L'un des arguments souvent utilisés pour soutenir le génie génétique et CRISPR est que nous faisons la même chose que la nature, mais plus rapidement et de manière plus ciblée. Est-ce un argument valable ?
Bearth: Il est évident que ces technologies peuvent produire des mutations qui peuvent également se produire dans la nature. La différence est que le génie génétique implique une personne spécifique avec une intention spécifique, qui peut ensuite en être tenue pour responsable. C'est là que les consommateur·ices pourraient juger différemment, alors qu'un·e scientifique ne tiendrait pas nécessairement compte de cette question. Les chercheur·ses fondamentales et fondamentaux n'accordent pas beaucoup d'importance à l'entreprise qui utilise une technologie ou à celle qui en tire profit, mais l'opinion publique tient compte de tous ces éléments.

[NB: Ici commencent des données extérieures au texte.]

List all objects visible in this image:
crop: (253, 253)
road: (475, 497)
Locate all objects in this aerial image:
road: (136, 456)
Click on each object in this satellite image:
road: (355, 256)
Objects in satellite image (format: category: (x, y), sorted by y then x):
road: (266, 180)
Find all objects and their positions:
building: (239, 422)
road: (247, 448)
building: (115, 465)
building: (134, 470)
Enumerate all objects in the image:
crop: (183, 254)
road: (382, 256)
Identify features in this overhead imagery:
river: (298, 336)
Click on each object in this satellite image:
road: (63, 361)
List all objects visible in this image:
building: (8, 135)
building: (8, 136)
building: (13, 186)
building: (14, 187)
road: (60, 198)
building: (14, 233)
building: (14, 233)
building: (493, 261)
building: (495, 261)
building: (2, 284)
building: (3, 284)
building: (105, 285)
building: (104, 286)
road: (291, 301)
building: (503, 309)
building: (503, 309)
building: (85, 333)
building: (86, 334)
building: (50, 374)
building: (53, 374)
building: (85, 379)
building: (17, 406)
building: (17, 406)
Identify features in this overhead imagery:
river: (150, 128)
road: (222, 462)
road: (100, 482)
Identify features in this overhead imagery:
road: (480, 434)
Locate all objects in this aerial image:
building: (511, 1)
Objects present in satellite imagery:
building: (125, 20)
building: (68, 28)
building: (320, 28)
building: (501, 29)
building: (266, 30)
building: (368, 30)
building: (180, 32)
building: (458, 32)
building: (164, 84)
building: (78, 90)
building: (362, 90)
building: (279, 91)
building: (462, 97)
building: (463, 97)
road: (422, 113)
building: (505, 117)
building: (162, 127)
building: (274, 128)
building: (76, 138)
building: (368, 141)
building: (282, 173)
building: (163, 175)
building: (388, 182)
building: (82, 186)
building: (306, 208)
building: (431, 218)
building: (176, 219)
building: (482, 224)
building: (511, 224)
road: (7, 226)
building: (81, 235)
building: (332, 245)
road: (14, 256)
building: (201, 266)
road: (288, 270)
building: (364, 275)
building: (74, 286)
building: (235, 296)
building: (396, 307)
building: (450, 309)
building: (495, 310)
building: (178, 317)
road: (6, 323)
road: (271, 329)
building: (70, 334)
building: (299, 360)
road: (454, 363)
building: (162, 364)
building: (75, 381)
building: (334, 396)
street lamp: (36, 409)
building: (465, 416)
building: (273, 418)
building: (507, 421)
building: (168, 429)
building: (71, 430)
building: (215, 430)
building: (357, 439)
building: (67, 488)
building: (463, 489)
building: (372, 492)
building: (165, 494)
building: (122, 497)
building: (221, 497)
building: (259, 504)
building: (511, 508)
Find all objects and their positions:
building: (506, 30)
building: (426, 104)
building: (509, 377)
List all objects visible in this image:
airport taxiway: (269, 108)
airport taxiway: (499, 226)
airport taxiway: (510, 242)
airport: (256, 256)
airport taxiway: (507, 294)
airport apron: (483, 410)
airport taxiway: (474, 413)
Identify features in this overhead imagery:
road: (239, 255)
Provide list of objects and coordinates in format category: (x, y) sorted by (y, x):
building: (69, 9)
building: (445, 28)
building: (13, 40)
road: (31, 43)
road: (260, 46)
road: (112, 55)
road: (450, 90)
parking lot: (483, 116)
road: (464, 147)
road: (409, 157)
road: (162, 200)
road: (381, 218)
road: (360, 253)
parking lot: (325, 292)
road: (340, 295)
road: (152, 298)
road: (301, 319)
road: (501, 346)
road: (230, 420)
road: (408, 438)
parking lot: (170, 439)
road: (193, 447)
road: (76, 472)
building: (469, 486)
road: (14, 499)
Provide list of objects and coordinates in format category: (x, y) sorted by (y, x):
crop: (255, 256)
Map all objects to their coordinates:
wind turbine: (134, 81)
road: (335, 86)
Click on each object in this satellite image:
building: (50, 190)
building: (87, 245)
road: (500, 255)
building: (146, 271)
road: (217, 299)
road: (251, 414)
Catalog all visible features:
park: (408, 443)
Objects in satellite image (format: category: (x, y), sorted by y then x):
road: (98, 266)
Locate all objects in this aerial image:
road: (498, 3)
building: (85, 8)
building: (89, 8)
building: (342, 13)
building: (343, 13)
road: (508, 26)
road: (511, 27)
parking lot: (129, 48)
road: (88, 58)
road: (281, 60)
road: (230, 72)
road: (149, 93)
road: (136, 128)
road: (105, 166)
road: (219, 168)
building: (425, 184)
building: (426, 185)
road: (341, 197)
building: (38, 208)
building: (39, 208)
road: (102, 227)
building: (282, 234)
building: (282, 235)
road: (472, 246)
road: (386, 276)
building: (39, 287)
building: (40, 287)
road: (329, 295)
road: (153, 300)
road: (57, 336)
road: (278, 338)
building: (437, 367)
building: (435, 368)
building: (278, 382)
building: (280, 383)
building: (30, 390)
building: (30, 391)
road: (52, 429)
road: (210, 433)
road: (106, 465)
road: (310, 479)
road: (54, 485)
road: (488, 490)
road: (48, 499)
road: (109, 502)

Peut-on toujours faire la distinction entre ce qui est naturel et ce qui est artificiel ? Et cette distinction a-t-elle un sens ?
Panke: Elle a tout à fait un sens, car nous parlons de codes sociaux dont l'importance est évidente. La société utilise les termes naturel et artificiel pour opposer et comparer certaines choses. En tant que scientifique, je n'ai pas le pouvoir exclusif de définir ces mots, et je ne le voudrais même pas. Au lieu de cela, je dois me concentrer sur ce que la société ressent à propos de ce que je fais.
Bearth: Je serais largement d'accord avec cela, mais je pense qu'il y a un problème lorsque ces termes conduisent à des décisions non informées, en particulier au niveau politique ou sociétal. J'ai fait beaucoup de recherches sur la toxicologie, et c'est un excellent exemple de la façon dont les gens comprennent mal les concepts de base. Beaucoup de gens pensent que le mot «produit chimique» fait référence à quelque chose dans un tube à essai, mais pas à l'air que nous respirons ou à l'eau que nous buvons. Et cela peut bien sûr conduire rapidement à toutes sortes de malentendus.

Sven Panke, cela vous dérange-t-il que les scientifiques et les profanes interprètent les termes différemment ?
Panke: Non, bien au contraire ! Les scientifiques comme moi et les connaissances que nous offrons ne sont qu'une partie d'un ensemble plus large d'outils. Nous essayons d'utiliser les moyens dont nous disposons pour aider à construire la société de demain, mais nous ne devons pas considérer notre contribution comme une sorte d'absolu.

Ce texte est paru dans le numéro 21/02 du magazine Globe.

À propos de

Angela Bearth est une spécialiste des sciences sociales à l'ETH Zurich. Elle mène des recherches sur la perception des risques au sein du Consumer Behavior Group du département des sciences et technologies de la santé.

Sven Panke est professeur d'ingénierie des bioprocédés à l'ETH Zurich. Il mène des recherches dans le domaine de la biologie synthétique au département des sciences et de l'ingénierie des biosystèmes.